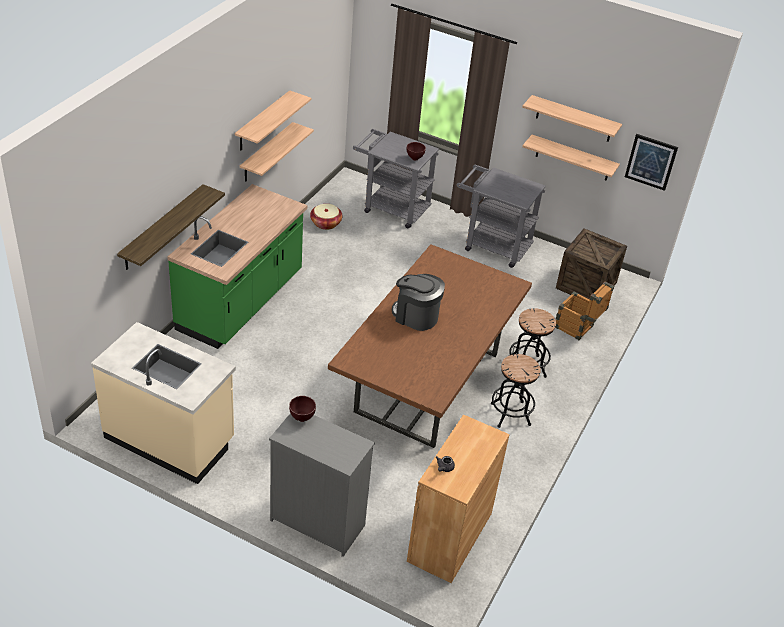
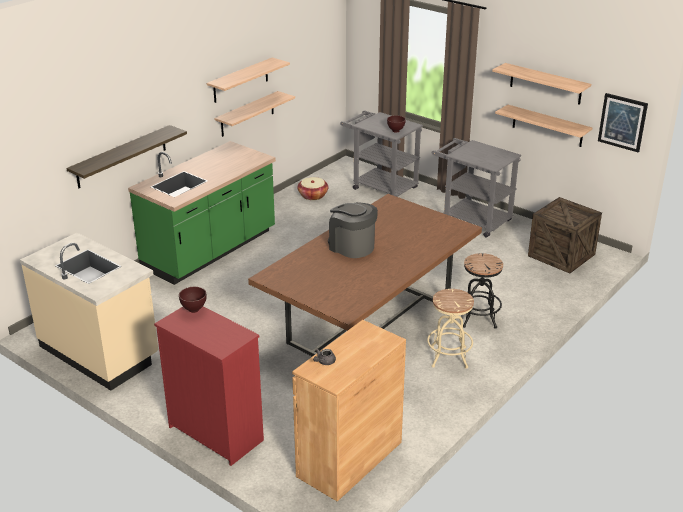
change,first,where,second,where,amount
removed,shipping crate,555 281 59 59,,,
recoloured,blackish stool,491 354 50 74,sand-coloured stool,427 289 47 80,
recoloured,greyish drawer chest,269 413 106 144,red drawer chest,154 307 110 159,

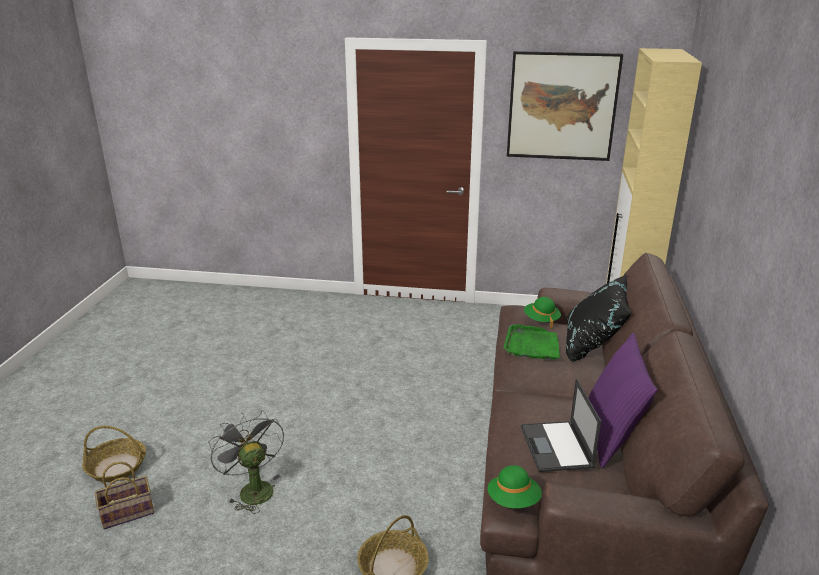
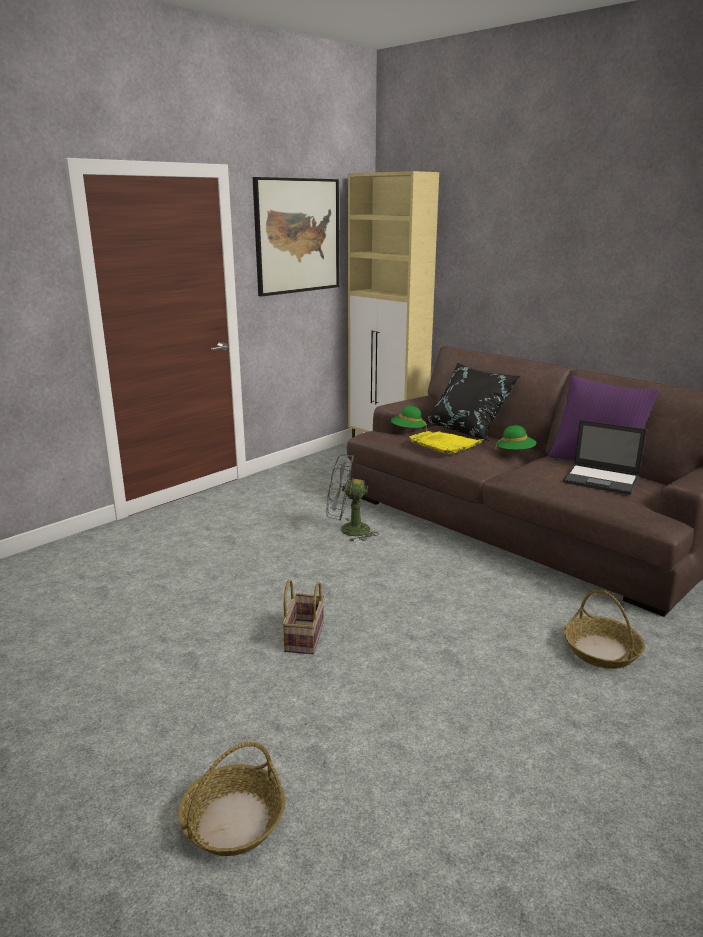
change,first,where,second,where,amount
recoloured,green-coloured tray,503 324 57 36,yellow tray,409 431 75 23,
moved,greyish fan,208 410 76 104,,327 454 52 88,
moved,storage basket,95 461 59 69,,282 579 42 75,
moved,green-coloured clothing hat,488 465 54 43,,495 425 42 25,

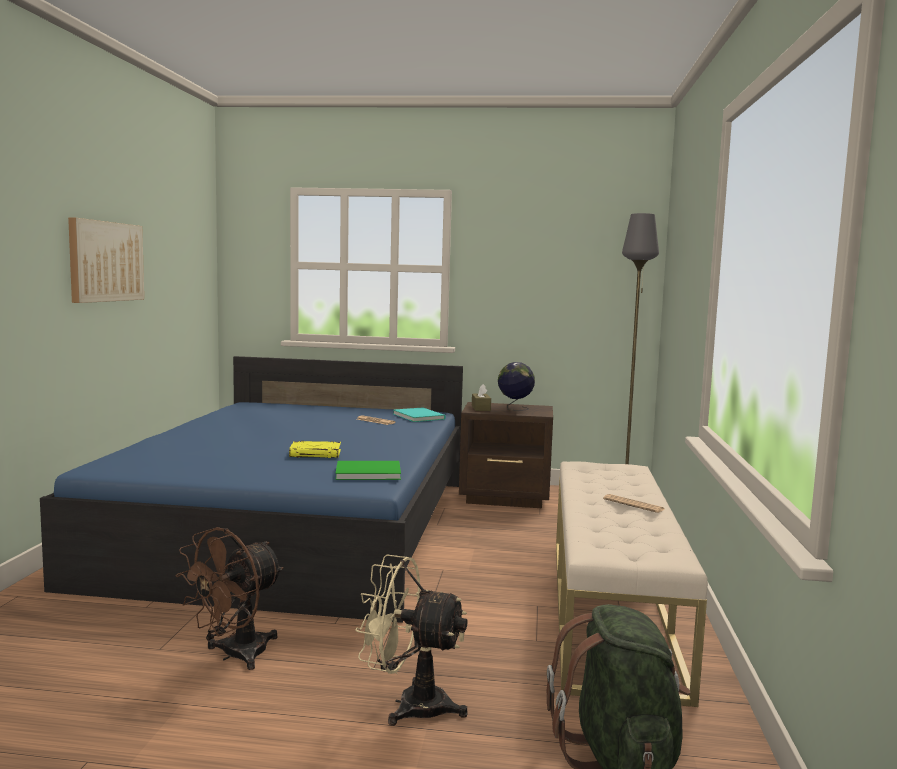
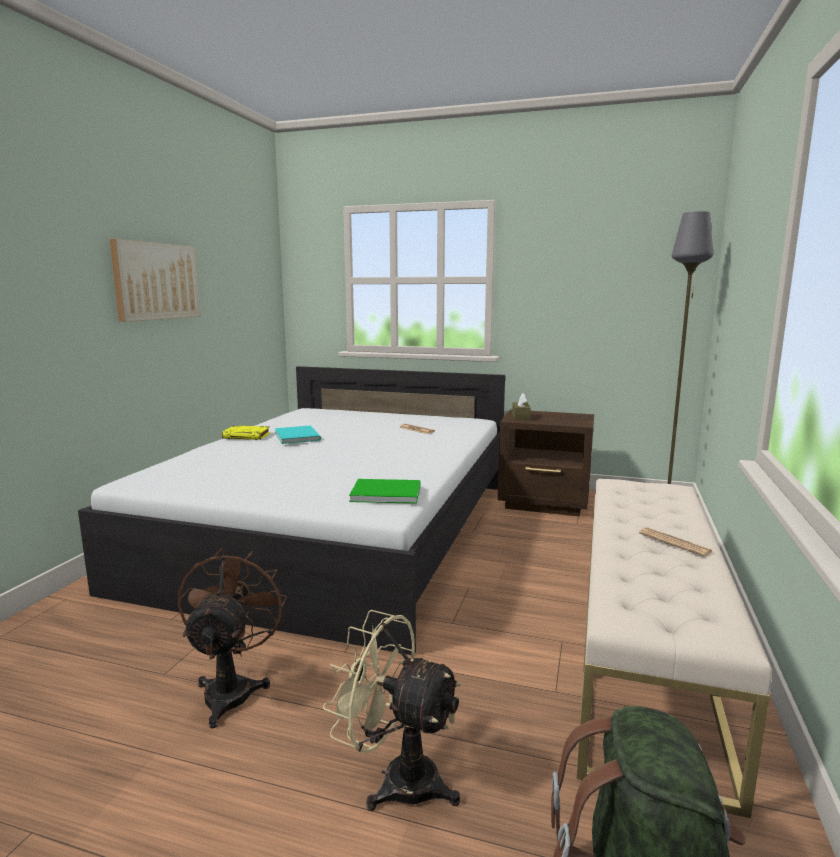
change,first,where,second,where,amount
recoloured,blue-coloured sleeping bed,40 356 423 267,white sleeping bed,78 366 427 289,
removed,world globe,498 362 37 49,,,
moved,blue-green bound book,394 407 52 15,,275 425 46 19,
moved,yellow bound book,289 441 52 17,,222 425 48 15,
turned,brownish fan,176 527 108 143,,178 548 109 180,135 degrees clockwise

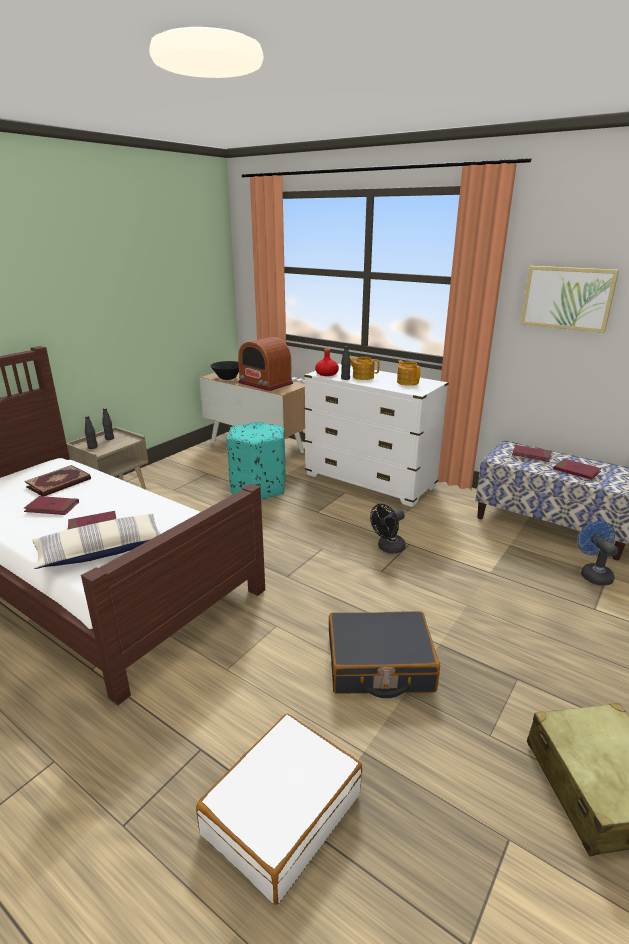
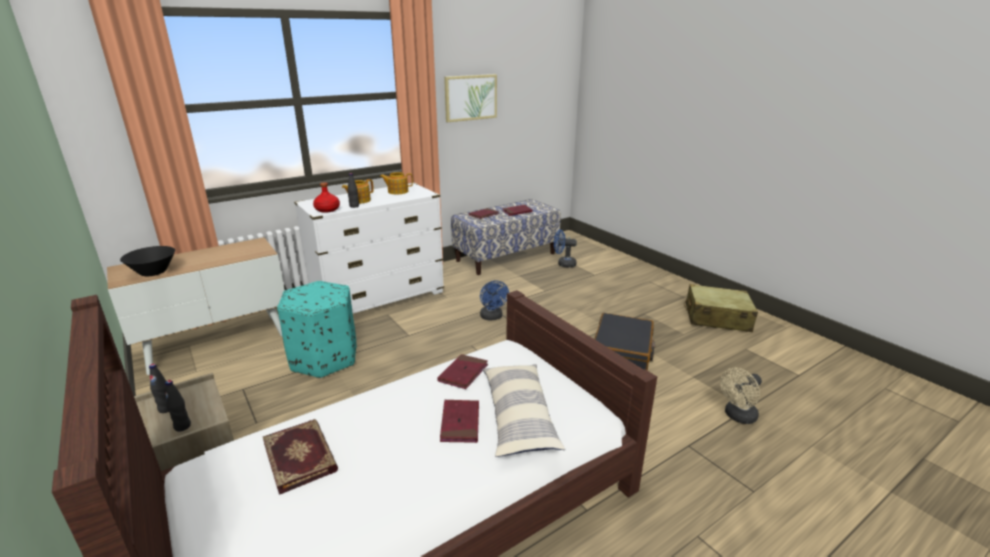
change,first,where,second,where,amount
removed,radio,238 337 55 54,,,
moved,red bound book,24 496 55 19,,437 354 51 35,
recoloured,blackish fan,370 504 36 50,blue-coloured fan,480 281 29 40,
replaced,white suitcase,196 714 166 191,sand-coloured fan,720 368 42 56,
--
Exercise aim>
The required output is an exact copy of the lines from the one with "moved,green-coloured clothing hat,488" through the final line of the data above, with pictures removed.

Task output>
moved,green-coloured clothing hat,488 465 54 43,,495 425 42 25,

change,first,where,second,where,amount
recoloured,blue-coloured sleeping bed,40 356 423 267,white sleeping bed,78 366 427 289,
removed,world globe,498 362 37 49,,,
moved,blue-green bound book,394 407 52 15,,275 425 46 19,
moved,yellow bound book,289 441 52 17,,222 425 48 15,
turned,brownish fan,176 527 108 143,,178 548 109 180,135 degrees clockwise

change,first,where,second,where,amount
removed,radio,238 337 55 54,,,
moved,red bound book,24 496 55 19,,437 354 51 35,
recoloured,blackish fan,370 504 36 50,blue-coloured fan,480 281 29 40,
replaced,white suitcase,196 714 166 191,sand-coloured fan,720 368 42 56,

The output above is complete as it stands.